Maalesef ki değil. Zamları yapan hani şu ramazan ayında imsakiyeler bastırıp, komşusu aç iken kendisi tok olan bizden değildir, diye hadisi şerifler yazdıranlar, yoksulları, fakir fukarayı gözetmekle ilgili ayetler yazdıranlar içinden. Yani senin benim gibi Müslüman, senin benim gibi aynı orucu tutan, aynı namazı kılan birkaç güruh.
Birde ramazan ayından birkaç gün önce yâda ramazan ayı içersinde Temel gıda üreten imalathanelerde ve lokantalarda belediye ekiplerince yapılan ramazan ayına has rutin kontroller. Hani şu hepimizin bildiği TV haberlerinde gördüğümüz fırınlar içerisinde hamam böceklerinin dolaştığı, tatlı imalathanelerinde örümcek sarkıtlarının oluştuğu farelerin cirit attığı, işletmenin dışarıdan bakıldığında lüks ve pahalı sayabileceğimiz yerlerin arka kısımlarında yaşanan iğrençlikler. Hep merak etmişimdir, bu denetimler niye ramazan ayında yapılır da başka aylarda yapılmaz. Ramazan ayında insanlar uzun süre aç ve susuz kaldıklarından yedikleri yemeklerden daha mı çabuk zehirleniyorlar.

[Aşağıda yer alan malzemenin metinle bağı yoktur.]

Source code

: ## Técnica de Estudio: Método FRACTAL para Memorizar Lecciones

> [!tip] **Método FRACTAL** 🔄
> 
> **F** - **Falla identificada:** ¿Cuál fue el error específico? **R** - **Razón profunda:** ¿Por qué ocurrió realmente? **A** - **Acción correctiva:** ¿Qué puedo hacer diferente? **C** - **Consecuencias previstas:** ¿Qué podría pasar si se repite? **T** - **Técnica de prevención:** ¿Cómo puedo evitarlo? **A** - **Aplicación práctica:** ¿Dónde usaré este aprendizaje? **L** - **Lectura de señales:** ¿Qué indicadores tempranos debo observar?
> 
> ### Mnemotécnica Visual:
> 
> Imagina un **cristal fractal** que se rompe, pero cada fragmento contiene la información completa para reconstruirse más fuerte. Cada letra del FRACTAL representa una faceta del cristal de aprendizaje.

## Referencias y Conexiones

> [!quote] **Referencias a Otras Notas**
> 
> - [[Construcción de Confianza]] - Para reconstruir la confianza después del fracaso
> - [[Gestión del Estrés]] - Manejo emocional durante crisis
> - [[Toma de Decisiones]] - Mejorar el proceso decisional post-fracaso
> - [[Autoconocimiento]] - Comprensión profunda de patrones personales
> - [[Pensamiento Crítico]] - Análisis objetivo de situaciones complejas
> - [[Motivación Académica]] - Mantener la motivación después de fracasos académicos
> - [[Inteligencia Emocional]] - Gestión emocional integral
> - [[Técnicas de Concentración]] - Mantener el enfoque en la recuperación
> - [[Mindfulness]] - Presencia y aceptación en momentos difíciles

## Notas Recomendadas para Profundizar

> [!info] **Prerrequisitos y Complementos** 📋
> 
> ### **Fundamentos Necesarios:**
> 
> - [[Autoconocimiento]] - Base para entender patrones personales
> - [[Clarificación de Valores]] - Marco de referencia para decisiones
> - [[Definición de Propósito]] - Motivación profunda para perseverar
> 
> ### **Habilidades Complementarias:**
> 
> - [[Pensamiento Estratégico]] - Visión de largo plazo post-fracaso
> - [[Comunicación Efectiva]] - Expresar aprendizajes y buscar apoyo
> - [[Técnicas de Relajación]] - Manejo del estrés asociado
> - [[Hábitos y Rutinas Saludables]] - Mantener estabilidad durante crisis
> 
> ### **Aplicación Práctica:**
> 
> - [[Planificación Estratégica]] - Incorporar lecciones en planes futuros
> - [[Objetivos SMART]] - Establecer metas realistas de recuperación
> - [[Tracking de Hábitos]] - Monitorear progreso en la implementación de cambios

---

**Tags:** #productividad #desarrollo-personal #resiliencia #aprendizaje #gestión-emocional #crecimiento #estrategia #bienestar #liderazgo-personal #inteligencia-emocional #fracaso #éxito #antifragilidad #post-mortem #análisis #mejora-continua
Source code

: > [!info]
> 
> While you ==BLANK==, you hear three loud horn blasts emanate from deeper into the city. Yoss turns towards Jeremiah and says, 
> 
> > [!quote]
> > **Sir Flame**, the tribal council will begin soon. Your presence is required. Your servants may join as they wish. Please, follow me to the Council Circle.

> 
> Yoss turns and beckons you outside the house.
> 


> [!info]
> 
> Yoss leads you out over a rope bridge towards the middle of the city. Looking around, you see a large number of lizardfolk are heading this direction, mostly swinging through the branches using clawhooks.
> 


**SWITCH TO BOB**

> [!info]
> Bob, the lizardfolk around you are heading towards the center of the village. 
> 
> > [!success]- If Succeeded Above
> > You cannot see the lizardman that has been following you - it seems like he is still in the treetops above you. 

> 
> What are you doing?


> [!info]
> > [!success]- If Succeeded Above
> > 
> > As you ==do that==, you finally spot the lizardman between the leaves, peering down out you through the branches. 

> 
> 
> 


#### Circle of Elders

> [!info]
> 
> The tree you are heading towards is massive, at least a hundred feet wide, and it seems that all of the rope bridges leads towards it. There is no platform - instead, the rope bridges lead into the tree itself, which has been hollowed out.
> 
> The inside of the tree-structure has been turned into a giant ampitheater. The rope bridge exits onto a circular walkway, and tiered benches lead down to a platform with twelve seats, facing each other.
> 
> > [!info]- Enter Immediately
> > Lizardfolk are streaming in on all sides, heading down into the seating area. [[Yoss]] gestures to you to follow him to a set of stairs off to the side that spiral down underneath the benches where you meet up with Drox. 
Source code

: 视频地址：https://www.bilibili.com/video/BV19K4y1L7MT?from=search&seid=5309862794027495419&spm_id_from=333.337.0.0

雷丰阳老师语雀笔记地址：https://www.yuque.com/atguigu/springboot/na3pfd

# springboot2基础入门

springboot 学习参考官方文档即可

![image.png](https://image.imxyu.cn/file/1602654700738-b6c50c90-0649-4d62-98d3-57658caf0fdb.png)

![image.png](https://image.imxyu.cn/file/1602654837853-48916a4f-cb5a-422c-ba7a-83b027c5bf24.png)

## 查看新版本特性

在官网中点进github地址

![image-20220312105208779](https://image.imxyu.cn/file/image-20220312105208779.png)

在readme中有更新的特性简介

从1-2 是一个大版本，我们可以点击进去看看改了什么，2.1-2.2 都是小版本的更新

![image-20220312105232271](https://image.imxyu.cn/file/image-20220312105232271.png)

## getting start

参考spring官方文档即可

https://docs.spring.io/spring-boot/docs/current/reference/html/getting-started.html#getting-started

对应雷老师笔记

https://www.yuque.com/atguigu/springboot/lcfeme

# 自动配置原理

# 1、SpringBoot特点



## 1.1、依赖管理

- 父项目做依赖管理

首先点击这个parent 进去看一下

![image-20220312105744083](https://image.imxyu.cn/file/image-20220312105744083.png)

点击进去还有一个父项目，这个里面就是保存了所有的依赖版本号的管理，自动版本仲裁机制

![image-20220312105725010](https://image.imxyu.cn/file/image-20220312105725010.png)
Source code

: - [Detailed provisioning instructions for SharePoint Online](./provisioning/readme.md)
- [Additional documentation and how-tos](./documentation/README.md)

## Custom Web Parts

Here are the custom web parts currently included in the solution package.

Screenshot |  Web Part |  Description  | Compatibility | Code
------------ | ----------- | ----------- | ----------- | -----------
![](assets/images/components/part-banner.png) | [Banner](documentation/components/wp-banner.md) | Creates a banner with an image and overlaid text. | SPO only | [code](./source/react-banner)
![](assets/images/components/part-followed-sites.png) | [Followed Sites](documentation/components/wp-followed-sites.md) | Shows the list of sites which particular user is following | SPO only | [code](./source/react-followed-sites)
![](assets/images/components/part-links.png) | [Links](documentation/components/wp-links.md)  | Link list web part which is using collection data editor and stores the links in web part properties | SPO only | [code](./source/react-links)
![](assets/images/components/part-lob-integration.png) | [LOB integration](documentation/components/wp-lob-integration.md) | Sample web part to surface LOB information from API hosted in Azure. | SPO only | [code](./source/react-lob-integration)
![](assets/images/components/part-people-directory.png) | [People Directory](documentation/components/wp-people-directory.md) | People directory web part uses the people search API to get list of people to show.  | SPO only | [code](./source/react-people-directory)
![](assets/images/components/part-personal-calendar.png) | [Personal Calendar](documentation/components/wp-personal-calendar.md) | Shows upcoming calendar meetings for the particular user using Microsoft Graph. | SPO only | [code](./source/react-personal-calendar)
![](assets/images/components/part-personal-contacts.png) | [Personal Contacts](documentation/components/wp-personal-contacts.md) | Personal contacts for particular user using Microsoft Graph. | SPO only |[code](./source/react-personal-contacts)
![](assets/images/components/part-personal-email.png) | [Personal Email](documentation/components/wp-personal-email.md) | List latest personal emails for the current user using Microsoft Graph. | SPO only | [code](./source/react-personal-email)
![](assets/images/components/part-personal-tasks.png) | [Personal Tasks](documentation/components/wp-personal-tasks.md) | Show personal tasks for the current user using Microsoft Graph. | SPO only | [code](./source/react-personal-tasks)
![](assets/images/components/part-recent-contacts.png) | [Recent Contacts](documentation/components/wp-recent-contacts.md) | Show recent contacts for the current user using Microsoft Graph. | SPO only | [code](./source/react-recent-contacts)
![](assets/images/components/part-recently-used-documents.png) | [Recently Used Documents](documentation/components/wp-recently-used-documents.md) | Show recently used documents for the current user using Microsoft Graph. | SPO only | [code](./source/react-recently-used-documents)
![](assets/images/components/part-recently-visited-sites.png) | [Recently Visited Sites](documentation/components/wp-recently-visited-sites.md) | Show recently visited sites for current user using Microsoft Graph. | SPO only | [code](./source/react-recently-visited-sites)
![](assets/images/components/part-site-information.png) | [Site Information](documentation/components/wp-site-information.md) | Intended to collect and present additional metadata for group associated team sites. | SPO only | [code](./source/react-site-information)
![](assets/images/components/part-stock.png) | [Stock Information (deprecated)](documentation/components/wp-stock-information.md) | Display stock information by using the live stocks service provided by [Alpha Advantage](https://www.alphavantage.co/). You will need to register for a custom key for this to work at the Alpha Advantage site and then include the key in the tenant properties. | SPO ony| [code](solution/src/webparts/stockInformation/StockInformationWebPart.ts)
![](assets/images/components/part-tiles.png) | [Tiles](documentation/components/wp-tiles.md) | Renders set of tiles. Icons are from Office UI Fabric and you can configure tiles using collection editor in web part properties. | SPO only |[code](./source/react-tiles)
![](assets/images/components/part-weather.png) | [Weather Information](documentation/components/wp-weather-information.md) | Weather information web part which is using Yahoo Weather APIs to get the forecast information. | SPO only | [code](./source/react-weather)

Birde birçok hizmet niye yapılmadı dendiğinde yeterli ödeneğimiz yok, yeterli kaynağımız yok diyen Belediyelerin düzenli olarak tertiplediği iftar sofraları, ramazan ayının bereketini buradan anlayabilirsiniz. Ödenekler ve kaynaklar bile bereketlenir. Elbette bu hizmetler yapılmalı, belediye diyince akla sadece yol ve su hizmeti gelmemeli, aynı zamanda sosyal belediyecilikte gelmeli. Burada dikkat çekmeye çalıştığım şey belediyelerin iftar sofraları değil, ramazan ayında bu hizmet elbette verilmeli, Halen yiyecek ekmeğe muhtaç olan ve oruç tutan insanlarımız var. Yalnız bu iftar sofralarında israf edilenlerle bir o kadar daha insan doyar.
Birde ramazan ayına has İsrail menşeili İsrail’den ihraç edilen hurma var ki üzerinde Filistin feryadının halen hissedildiği, sünnete uyalım derken Müslüman kardeşimize bidat eylediğimiz, denecek söz yok.